Records for the exercise
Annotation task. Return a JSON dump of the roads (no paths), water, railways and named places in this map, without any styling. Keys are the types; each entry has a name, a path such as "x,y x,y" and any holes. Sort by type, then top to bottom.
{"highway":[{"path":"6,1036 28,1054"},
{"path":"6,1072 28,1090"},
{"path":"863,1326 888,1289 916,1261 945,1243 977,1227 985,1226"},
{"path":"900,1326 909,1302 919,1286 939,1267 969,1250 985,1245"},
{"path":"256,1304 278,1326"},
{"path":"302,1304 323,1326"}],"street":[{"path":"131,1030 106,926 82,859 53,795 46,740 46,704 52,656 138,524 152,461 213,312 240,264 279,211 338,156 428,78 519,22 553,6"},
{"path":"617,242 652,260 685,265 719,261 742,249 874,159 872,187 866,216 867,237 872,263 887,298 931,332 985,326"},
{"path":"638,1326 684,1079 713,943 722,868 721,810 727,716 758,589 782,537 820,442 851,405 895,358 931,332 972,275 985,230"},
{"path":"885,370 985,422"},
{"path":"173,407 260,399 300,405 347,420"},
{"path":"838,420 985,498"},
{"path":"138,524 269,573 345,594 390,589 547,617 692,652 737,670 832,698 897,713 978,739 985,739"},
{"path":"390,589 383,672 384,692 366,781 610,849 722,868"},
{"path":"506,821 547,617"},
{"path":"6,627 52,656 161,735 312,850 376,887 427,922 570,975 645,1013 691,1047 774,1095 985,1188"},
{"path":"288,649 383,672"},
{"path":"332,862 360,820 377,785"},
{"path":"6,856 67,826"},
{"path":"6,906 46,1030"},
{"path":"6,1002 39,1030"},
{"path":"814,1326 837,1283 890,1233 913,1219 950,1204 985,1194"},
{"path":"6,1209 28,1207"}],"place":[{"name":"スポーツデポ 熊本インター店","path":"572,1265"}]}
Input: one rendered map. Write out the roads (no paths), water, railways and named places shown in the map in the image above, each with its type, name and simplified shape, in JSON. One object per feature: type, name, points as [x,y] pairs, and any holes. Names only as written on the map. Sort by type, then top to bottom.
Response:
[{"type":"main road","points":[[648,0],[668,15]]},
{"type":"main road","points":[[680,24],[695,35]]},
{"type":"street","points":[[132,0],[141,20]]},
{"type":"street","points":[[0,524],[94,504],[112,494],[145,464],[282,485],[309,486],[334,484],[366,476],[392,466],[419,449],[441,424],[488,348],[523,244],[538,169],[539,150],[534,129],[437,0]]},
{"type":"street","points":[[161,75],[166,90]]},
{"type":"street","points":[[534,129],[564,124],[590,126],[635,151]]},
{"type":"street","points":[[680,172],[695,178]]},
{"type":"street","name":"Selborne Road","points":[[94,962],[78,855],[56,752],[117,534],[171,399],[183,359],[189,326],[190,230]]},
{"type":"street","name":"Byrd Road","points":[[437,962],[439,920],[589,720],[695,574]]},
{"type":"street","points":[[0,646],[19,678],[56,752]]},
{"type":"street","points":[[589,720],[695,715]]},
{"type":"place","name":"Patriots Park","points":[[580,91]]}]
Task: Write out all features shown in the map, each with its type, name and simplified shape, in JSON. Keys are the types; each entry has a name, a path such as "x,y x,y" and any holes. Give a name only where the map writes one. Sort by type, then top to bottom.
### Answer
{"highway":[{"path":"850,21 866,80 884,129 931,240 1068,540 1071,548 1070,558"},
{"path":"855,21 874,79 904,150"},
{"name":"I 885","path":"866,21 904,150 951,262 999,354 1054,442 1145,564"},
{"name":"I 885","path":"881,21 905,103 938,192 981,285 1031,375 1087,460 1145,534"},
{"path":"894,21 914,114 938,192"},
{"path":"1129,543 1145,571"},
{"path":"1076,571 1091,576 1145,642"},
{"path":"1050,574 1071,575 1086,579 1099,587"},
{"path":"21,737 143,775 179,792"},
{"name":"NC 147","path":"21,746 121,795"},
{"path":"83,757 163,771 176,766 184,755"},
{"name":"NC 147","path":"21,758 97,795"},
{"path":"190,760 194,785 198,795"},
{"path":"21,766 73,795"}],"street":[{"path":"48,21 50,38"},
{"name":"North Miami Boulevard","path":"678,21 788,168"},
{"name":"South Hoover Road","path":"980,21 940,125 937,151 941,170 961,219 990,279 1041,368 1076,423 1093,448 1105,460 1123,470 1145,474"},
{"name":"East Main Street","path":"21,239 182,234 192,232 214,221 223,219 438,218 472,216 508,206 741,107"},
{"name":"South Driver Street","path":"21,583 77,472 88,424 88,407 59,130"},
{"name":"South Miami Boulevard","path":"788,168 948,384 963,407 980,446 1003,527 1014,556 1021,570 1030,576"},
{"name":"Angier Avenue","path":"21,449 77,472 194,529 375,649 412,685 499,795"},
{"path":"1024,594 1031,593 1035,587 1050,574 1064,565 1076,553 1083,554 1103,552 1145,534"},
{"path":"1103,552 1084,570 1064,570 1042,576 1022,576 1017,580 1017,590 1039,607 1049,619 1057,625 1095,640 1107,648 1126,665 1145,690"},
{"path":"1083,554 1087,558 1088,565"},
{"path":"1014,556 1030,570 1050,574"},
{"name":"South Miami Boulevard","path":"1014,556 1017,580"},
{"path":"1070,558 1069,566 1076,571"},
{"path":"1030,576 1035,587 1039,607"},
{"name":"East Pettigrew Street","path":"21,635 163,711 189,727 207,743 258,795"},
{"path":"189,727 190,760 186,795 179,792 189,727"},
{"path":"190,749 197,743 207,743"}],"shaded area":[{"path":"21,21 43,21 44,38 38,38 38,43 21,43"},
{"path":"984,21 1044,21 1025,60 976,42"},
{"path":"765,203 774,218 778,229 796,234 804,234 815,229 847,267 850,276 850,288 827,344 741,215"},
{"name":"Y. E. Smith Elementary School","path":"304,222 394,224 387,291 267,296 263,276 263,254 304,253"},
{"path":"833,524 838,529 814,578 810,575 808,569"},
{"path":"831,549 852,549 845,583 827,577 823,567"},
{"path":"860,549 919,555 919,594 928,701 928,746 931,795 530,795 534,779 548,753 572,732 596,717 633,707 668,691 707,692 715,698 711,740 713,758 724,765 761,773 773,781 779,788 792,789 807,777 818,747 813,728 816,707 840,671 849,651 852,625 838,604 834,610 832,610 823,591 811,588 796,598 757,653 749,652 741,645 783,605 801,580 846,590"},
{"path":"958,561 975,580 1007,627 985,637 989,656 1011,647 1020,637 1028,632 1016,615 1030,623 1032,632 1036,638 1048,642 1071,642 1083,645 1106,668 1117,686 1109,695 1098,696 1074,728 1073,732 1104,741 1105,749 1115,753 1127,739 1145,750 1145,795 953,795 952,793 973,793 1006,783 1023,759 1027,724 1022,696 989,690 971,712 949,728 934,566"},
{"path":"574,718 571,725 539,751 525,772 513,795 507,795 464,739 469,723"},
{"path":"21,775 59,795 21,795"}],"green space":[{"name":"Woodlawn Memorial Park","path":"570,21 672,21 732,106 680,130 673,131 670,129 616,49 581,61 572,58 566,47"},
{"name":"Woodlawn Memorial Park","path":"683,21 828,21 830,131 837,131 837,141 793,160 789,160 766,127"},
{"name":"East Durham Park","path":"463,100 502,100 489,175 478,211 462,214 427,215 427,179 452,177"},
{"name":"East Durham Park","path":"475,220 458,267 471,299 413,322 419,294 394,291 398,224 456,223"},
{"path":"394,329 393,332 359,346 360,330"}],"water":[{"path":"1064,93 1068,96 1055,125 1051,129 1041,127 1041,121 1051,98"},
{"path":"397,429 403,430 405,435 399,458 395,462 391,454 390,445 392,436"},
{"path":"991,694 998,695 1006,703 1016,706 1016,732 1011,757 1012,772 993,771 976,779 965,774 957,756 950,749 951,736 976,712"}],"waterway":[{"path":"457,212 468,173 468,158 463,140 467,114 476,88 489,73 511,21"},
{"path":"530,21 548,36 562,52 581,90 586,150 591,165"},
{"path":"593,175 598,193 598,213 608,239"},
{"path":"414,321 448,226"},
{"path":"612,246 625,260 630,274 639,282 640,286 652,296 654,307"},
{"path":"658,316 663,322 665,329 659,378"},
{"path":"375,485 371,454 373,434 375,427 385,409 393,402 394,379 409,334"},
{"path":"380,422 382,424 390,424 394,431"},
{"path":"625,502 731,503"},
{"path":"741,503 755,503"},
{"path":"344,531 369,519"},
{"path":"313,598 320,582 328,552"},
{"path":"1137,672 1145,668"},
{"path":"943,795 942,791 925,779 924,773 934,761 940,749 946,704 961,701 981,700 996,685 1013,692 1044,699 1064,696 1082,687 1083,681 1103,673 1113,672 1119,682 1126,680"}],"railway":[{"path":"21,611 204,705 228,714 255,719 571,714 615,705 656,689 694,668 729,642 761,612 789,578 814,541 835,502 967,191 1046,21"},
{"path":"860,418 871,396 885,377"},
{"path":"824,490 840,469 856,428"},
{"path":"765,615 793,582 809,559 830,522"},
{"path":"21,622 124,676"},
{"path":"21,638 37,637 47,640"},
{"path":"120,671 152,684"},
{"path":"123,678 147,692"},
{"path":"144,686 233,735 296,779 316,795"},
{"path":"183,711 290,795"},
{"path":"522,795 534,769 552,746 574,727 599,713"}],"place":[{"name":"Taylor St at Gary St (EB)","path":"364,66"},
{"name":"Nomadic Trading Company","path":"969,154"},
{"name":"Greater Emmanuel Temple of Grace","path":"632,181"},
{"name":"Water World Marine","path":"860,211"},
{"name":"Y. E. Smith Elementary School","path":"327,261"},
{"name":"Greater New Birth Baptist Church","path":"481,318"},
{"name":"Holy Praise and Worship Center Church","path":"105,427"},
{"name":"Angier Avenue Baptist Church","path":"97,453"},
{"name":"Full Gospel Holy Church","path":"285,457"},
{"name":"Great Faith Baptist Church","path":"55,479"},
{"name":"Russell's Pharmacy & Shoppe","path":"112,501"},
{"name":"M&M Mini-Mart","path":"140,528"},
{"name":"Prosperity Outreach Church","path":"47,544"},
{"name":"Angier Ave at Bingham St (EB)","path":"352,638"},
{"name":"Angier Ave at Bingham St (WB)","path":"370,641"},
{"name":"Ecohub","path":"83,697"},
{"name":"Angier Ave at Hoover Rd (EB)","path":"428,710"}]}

How to complete this task
Search the data for the string "Smith". List each line that has it.

The answer
{"name":"Y. E. Smith Elementary School","path":"304,222 394,224 387,291 267,296 263,276 263,254 304,253"},
{"name":"Y. E. Smith Elementary School","path":"327,261"},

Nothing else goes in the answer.